Written Chinese collides with the digital age in Asia
Millions of people across East Asia are forgetting the pictographs and ideographs that have been used in Japan and greater China for centuries. While some bemoan what they see as the loss of history and culture, others say the shift frees up brainpower for more useful things, like foreign languages, and even improves writing as a whole.

As a schoolboy, Akihiro Matsumura spent hundreds of hours learning the intricate Chinese characters that make up a part of written Japanese. Now, the graduate student can rely on his smartphone, tablet and laptop to remember them for him.
“Sometimes I don’t even bother to take notes in seminars. I just take out my tablet to shoot pictures of what instructors write on blackboards,” he said.

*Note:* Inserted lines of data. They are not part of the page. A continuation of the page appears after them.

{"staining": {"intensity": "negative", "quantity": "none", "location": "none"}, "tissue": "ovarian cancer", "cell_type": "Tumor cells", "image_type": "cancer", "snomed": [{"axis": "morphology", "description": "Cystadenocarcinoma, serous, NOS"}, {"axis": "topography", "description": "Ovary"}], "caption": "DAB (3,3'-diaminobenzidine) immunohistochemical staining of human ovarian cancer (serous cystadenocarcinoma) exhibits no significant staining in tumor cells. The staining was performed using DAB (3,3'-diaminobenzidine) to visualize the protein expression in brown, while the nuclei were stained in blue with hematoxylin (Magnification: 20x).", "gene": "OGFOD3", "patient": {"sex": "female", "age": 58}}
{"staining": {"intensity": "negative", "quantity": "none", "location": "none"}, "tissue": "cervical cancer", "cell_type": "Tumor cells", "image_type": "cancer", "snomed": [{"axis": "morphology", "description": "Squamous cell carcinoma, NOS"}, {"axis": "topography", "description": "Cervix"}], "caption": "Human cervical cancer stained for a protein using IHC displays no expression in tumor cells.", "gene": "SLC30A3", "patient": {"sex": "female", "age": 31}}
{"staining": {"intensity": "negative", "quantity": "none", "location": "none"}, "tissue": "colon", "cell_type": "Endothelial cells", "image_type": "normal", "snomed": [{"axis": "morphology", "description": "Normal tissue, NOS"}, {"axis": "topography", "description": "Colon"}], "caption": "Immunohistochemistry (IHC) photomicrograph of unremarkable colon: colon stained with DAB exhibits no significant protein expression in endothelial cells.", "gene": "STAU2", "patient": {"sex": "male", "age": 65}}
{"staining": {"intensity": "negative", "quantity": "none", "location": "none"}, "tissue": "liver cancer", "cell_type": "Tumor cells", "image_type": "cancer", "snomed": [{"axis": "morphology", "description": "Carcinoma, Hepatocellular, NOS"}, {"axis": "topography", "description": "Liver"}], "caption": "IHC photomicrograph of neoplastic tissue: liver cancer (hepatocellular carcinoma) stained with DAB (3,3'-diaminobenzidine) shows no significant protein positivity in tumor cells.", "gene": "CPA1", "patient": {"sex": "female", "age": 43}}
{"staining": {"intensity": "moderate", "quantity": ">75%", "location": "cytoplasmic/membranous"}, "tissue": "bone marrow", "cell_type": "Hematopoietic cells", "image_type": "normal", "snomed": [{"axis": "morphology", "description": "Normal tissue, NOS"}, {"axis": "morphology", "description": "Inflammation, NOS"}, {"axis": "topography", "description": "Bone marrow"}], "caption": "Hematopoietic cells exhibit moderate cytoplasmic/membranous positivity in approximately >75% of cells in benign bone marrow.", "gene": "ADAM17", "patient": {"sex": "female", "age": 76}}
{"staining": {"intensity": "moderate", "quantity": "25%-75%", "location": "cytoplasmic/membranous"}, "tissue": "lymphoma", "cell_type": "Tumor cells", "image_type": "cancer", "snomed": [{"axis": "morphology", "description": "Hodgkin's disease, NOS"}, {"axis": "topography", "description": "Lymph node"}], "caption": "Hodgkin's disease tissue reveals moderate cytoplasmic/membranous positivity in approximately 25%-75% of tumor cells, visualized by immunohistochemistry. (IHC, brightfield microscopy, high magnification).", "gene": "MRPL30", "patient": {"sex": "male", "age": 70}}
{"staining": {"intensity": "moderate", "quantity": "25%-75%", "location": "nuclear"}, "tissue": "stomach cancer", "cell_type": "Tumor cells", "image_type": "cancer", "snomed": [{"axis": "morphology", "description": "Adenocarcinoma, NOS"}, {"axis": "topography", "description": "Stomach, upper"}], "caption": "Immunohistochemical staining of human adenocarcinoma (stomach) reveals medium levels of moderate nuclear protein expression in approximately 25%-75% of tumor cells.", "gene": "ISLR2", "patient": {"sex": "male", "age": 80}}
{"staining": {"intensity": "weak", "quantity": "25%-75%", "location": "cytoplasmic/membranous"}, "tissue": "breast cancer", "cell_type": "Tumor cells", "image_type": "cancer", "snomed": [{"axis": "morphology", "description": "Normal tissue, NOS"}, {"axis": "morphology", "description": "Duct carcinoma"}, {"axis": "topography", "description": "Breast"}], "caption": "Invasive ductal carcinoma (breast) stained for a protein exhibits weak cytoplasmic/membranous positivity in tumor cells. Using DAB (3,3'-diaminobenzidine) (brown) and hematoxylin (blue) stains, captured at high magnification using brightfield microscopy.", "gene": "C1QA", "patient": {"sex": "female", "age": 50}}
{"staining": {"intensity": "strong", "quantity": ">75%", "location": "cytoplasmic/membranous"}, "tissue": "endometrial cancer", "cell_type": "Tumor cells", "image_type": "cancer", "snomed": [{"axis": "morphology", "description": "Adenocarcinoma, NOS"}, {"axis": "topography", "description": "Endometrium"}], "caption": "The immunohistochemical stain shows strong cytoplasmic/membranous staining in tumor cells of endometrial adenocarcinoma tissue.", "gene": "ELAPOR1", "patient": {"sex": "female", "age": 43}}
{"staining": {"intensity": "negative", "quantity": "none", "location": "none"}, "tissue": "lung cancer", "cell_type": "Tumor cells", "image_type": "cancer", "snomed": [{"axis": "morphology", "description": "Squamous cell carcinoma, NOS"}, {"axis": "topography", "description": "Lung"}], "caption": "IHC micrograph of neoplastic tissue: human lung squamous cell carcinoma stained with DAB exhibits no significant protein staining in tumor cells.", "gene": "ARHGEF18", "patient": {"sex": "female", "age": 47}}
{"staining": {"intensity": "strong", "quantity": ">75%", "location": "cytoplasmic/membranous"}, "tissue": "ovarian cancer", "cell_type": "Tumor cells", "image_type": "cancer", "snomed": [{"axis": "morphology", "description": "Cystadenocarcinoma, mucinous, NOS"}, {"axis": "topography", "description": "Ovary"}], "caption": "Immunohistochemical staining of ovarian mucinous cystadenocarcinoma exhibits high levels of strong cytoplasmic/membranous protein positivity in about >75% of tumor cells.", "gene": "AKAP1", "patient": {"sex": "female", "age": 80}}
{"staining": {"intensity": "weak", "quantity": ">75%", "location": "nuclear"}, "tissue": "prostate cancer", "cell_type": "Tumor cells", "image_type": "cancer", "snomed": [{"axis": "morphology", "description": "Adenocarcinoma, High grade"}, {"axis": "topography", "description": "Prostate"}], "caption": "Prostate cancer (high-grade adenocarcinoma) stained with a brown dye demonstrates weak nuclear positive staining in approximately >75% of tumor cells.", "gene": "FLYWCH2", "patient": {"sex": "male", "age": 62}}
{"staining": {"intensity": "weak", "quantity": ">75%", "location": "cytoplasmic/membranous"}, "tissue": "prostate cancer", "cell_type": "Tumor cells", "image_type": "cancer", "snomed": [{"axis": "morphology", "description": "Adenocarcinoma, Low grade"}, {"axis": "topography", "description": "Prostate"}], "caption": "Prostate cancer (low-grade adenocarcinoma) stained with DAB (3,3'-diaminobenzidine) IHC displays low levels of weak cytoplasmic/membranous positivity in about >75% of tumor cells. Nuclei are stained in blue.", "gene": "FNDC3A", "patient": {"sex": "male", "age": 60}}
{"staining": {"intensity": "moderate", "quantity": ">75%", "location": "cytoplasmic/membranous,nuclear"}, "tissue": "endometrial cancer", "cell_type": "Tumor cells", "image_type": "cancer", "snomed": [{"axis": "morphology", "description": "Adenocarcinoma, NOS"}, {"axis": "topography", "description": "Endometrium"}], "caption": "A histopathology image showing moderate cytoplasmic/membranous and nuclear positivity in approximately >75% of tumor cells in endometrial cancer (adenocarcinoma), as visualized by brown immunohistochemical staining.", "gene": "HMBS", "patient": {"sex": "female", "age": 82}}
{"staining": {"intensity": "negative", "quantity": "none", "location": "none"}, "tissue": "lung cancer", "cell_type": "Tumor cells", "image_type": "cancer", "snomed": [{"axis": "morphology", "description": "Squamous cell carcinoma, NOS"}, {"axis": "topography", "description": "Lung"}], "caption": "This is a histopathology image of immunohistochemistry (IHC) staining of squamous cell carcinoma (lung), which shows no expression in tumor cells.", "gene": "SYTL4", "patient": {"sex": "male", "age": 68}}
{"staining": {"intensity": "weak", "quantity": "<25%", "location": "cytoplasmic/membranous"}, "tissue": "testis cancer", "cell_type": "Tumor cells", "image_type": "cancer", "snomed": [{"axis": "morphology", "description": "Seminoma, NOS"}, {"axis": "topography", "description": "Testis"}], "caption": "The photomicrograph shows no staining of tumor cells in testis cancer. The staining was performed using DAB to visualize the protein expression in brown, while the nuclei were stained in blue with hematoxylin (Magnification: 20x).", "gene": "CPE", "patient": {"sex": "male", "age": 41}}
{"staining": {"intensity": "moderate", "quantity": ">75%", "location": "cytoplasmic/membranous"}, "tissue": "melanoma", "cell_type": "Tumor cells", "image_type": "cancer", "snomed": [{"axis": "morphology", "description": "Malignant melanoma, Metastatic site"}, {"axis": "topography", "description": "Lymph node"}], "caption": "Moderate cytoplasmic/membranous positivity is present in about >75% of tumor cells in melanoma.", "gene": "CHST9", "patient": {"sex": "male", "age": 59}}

Like millions of people across East Asia, 23-year-old Matsumura is forgetting the pictographs and ideographs that have been used in Japan and greater China for centuries.
While some bemoan what they see as the loss of history and culture, others say the shift frees up brainpower for more useful things, like foreign languages, and even improves writing as a whole.
The skill of handwriting kanji [Chinese characters] perfectly is becoming less necessary compared with earlier times
Naoko Matsumoto, a professor of law who heads international legal studies at the prestigious Sophia University near Tokyo, said the students in her classes now write more fluently than their predecessors.